My noble assistant, Christina, will be embarrassed by this article, but so be it.
People tell me they like to receive this newsletter. They tell me it is informative and fun to read. And a large part of making it fun to read are the pictures that Christina selects to illustrate my words.
Frankly, a lot of you—the men, probably—aren’t reading this brilliantly written copy right now anyway. You’re looking at Christina’s picture. I’ve momentarily lost you.
Ahem! Your attention, please!
Your inattention proves my point. A well-selected illustration or photograph not only gives a focal point but enhances the copy.

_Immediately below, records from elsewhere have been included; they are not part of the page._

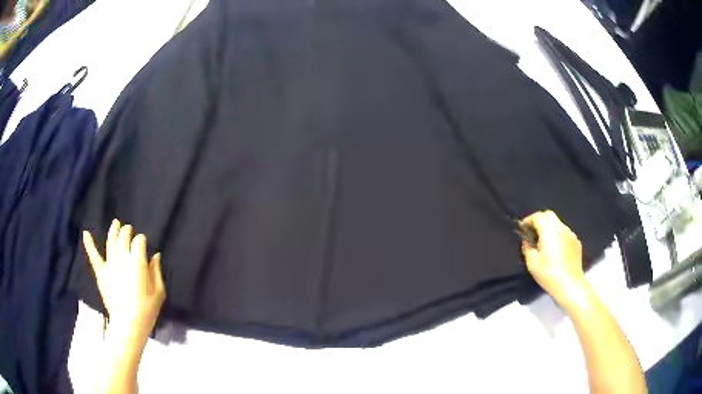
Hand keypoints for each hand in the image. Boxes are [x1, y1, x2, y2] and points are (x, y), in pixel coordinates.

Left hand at [83, 220, 165, 338]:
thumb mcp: (159, 292)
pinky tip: (85, 233)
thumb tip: (155, 256)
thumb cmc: (147, 310)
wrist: (128, 324)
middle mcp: (122, 257)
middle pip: (124, 237)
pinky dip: (89, 244)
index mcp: (137, 260)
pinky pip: (94, 256)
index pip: (139, 241)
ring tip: (116, 223)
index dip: (141, 241)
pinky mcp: (101, 273)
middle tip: (129, 230)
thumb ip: (157, 272)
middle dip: (127, 231)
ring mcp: (110, 264)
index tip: (143, 245)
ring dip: (114, 230)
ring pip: (111, 241)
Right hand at [521, 210, 587, 307]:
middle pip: (549, 215)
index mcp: (549, 230)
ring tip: (544, 242)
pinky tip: (556, 250)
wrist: (570, 284)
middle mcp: (561, 227)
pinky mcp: (576, 242)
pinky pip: (565, 233)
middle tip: (533, 232)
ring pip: (558, 224)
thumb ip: (527, 248)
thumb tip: (527, 241)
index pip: (537, 216)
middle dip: (539, 220)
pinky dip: (558, 236)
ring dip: (550, 228)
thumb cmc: (549, 273)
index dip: (528, 220)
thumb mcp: (532, 263)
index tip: (522, 228)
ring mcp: (570, 234)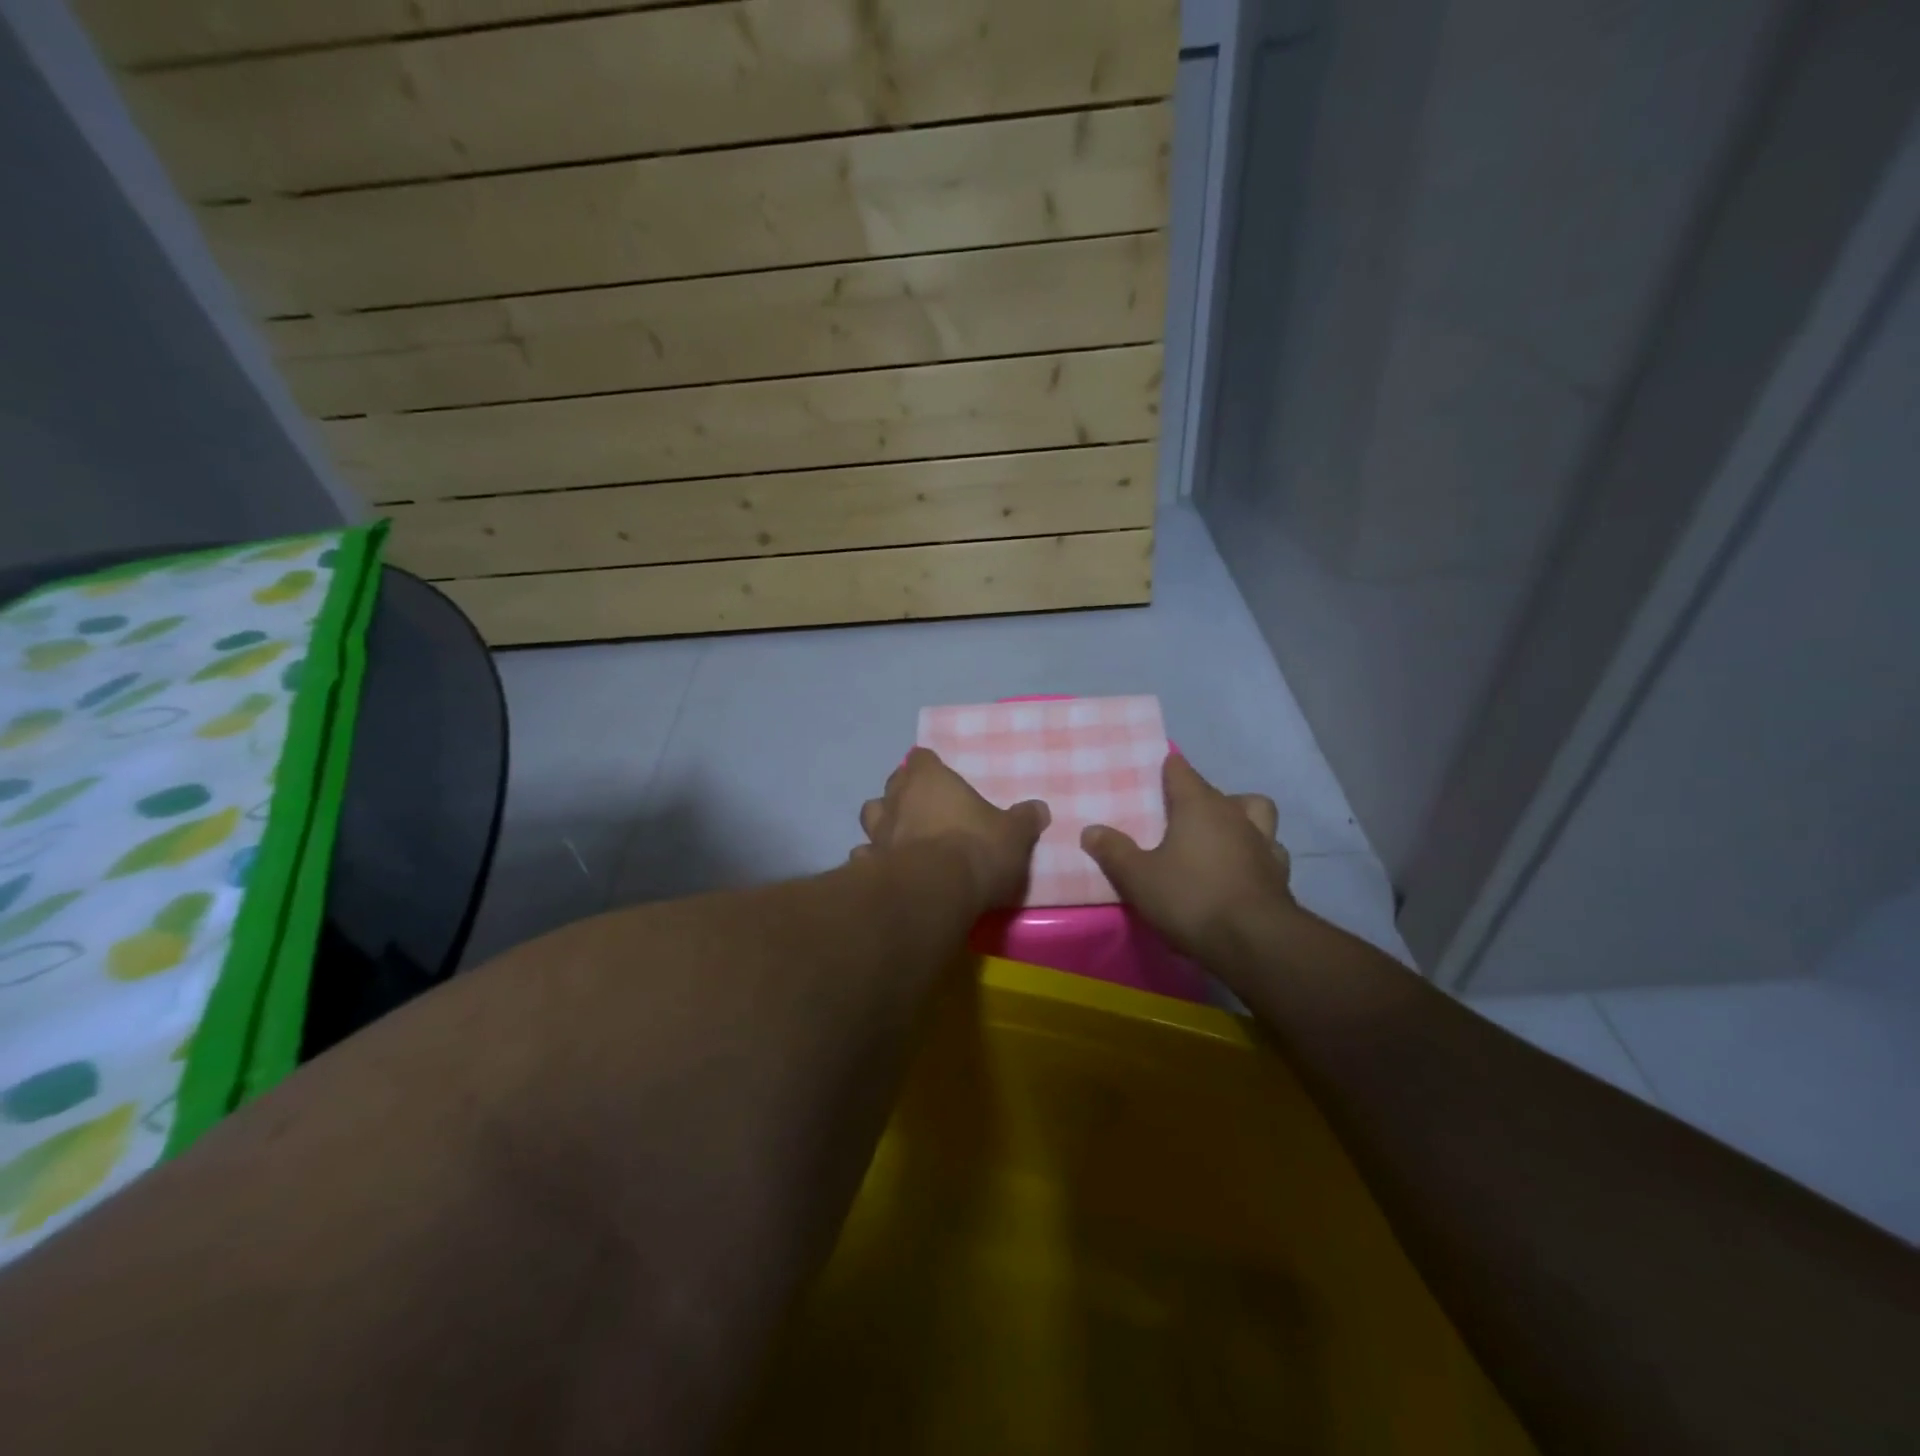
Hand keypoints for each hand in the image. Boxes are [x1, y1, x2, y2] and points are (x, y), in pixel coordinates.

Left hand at [856, 748, 1049, 908]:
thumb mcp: (1014, 834)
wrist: (933, 892)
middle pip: (894, 783)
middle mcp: (898, 798)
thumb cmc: (976, 849)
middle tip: (924, 807)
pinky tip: (887, 871)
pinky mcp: (867, 865)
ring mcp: (878, 831)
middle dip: (905, 792)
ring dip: (884, 823)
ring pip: (872, 815)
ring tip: (902, 837)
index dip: (930, 766)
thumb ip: (1024, 819)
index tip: (940, 777)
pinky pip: (866, 855)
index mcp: (930, 780)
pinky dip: (874, 860)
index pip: (923, 758)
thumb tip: (1039, 808)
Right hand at [1081, 754, 1293, 960]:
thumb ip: (1114, 851)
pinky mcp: (1280, 874)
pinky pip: (1269, 850)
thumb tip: (1091, 830)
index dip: (1168, 768)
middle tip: (1177, 817)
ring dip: (1240, 818)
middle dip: (1198, 797)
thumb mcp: (1138, 877)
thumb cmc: (1191, 898)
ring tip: (1219, 836)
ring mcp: (1263, 842)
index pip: (1181, 770)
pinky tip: (1242, 869)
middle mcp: (1234, 814)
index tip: (1156, 772)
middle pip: (1216, 792)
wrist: (1255, 942)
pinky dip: (1255, 853)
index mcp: (1199, 805)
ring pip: (1255, 813)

Illustrations are to articles what the musical interludes are to all-info radio. They give the mind a place to wander off to for a bit to consider the finer points of the previous conversation. They provide a place to mentally rest for a few microseconds. And in the case of the brilliant NPR musical interludes, they sometimes cause me to smile as I see the clever connection between the previous exchange and the carefully selected interlude.
Similarly, vigilant editors select pictures cautiously. They know that pictures can arouse anger … curiosity … humor … sympathy … shame … pride and a thousand other emotions. And they know that people who can’t read can be swayed by a picture. Editors need to be sure that the reaction to that illustration fits the tone of the article and the brand of the publication.

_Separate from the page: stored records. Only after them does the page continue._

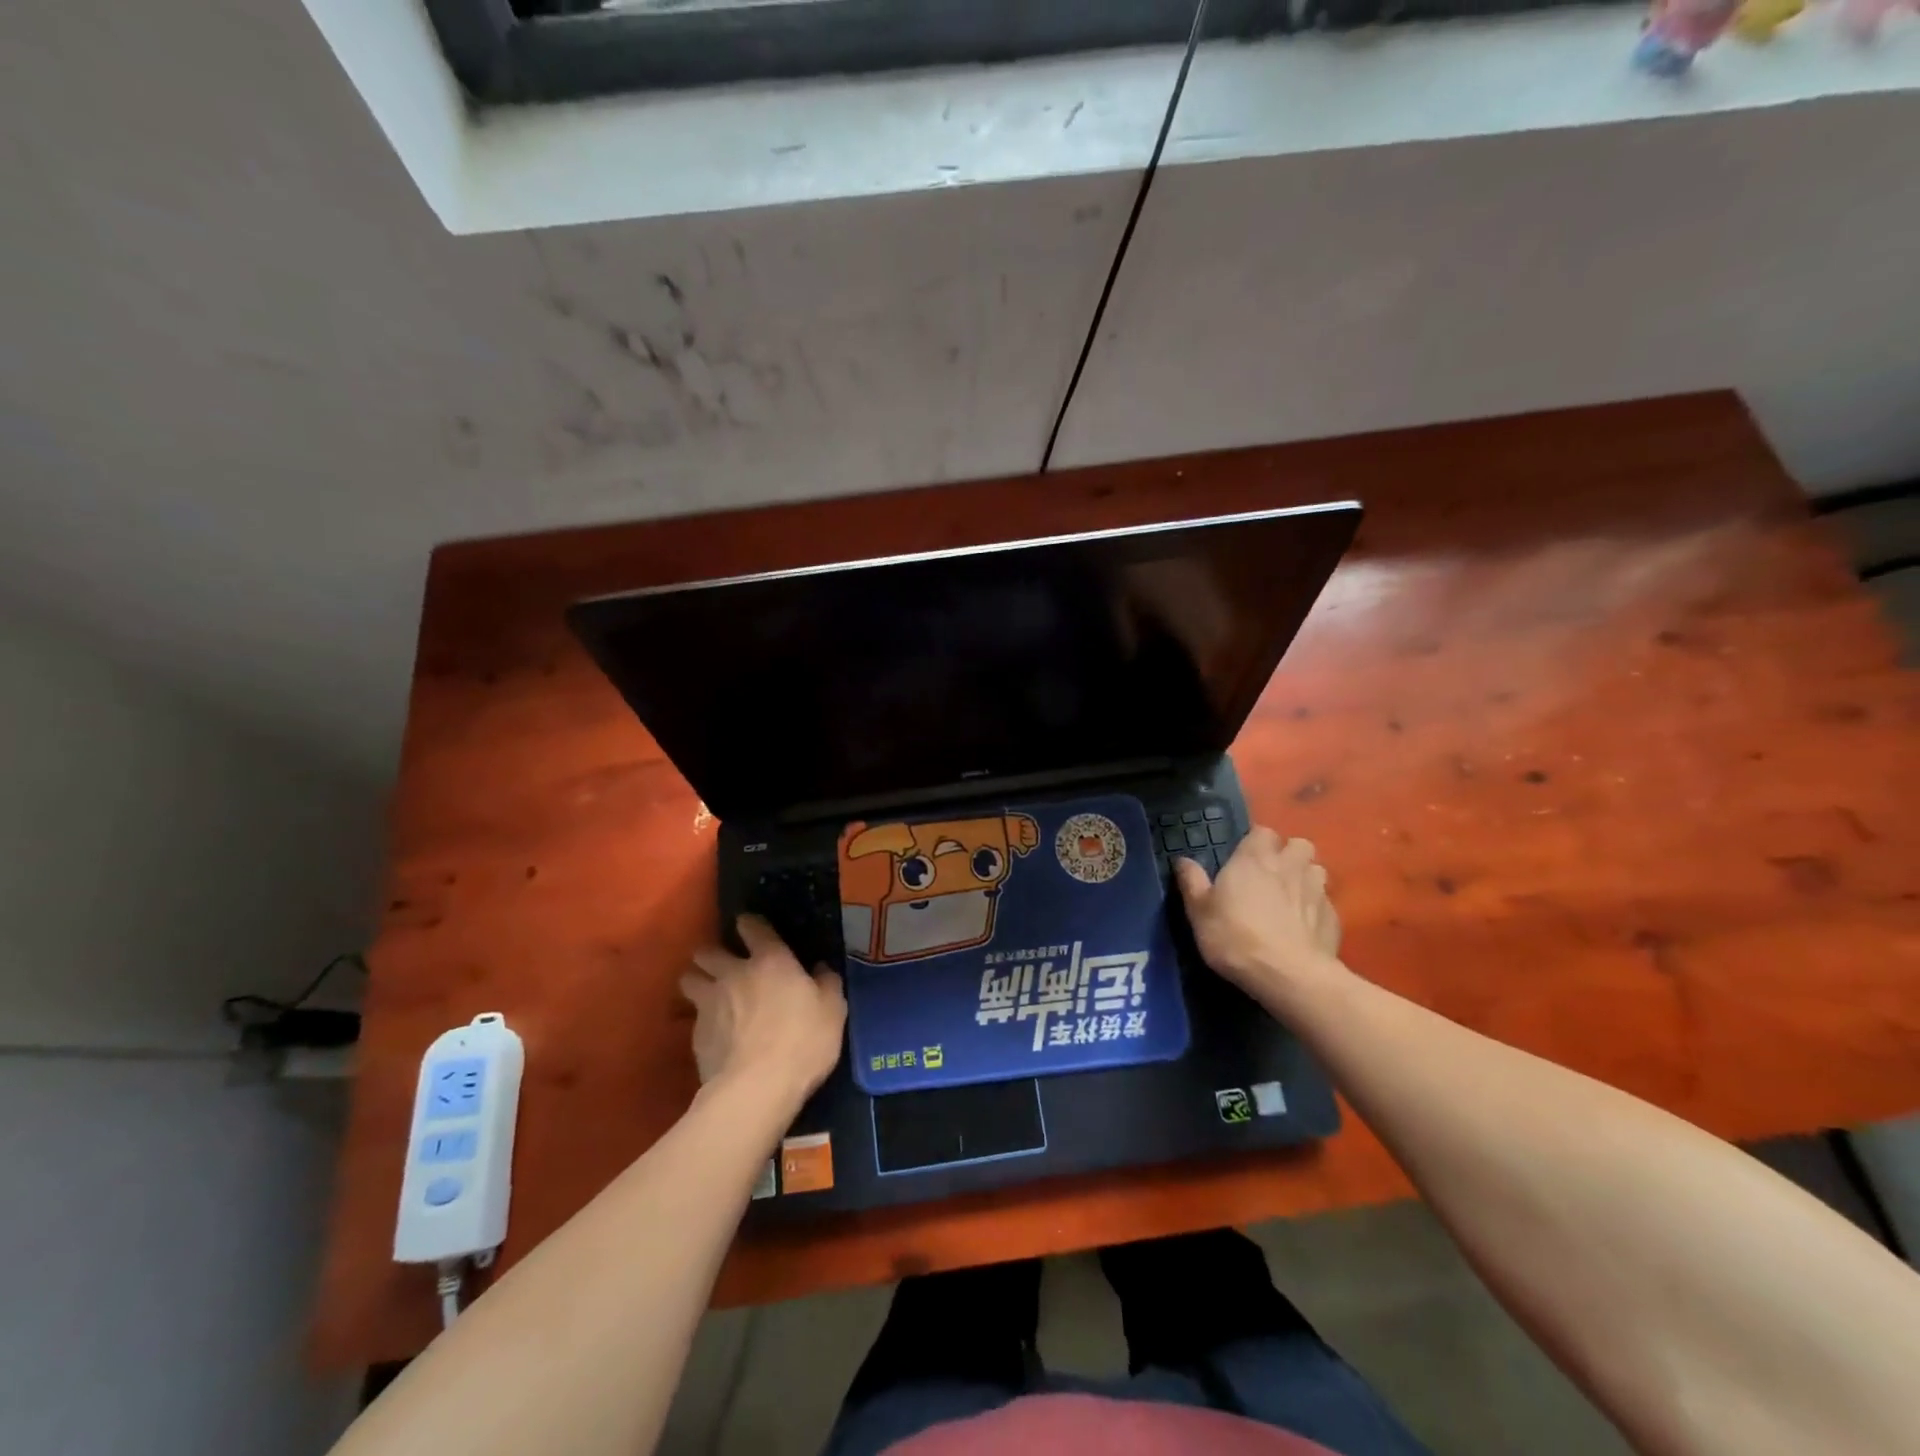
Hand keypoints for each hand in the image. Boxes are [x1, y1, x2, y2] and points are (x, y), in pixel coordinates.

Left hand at [681, 916, 846, 1109]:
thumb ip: (827, 983)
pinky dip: (701, 1019)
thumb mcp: (833, 1010)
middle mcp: (733, 973)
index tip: (750, 928)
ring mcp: (709, 1003)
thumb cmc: (802, 1042)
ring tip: (708, 993)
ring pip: (689, 979)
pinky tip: (713, 1033)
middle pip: (708, 951)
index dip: (750, 924)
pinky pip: (692, 1016)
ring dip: (697, 981)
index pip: (752, 927)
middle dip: (713, 954)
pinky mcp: (694, 1035)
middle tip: (724, 965)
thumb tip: (821, 968)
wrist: (756, 1089)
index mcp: (770, 960)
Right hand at [1173, 827, 1341, 1008]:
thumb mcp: (1200, 912)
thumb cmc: (1235, 937)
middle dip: (1289, 854)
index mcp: (1254, 859)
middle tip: (1273, 874)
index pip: (1263, 832)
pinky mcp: (1334, 917)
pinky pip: (1326, 902)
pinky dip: (1316, 908)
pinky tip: (1305, 926)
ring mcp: (1316, 891)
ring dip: (1306, 877)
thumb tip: (1182, 860)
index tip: (1245, 857)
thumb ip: (1192, 882)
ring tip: (1293, 896)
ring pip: (1317, 870)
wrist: (1287, 975)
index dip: (1256, 842)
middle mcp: (1289, 867)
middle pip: (1298, 844)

After all, dignified pictures enhance dignified copy. Think I’m kidding? What about that long-standing joke that you subscribe to Playboy for the articles! Come on. We all know better.
But sometimes contrast does work. The contrapuntal play between the dense, serious copy in The New Yorker and the offbeat cartoons that pepper its pages gives the magazine its reputation as an arbiter of sophisticated upscale humor. It’s even earned the magazine the right to publish several best-selling compendiums of their favorite cartoons of the last 50 years.
Not every picture/illustration is worth publishing. Take the oh-so-boooring ribbon cutting ceremony for instance. It’s an ego boost for participants, but that’s all. Here’s a better idea: send each participant a framed shot of the event with a handwritten “Thank you for your help. We couldn’t have done it without you.” Spare the rest of us.
Speaking of spare, keep illustrations simple. A complicated picture with a lot going on in it can be a distraction, not an enhancement. Crop out the off-message info. An illustration should be a perk for readers, not a puzzle pulling away from content.
Finally, when in doubt, ask. Get a second opinion. Let a dispassionate third party tell you if the picture works—or if it doesn’t. You can trust your wife, can’t you?
Common wisdom says a picture is worth a thousand words. It’s something everyone “knows,” but you’ll never know how hard it is to do until you try it. And that’s why someone like Christina is so important.
Thank you, Christina, for sharing your gentle, mid-western sensibility and for ensuring that the illustrations you select are saying only the right things about us.
Every organization should be so lucky.
That’s wrap. Another perfect photo finish.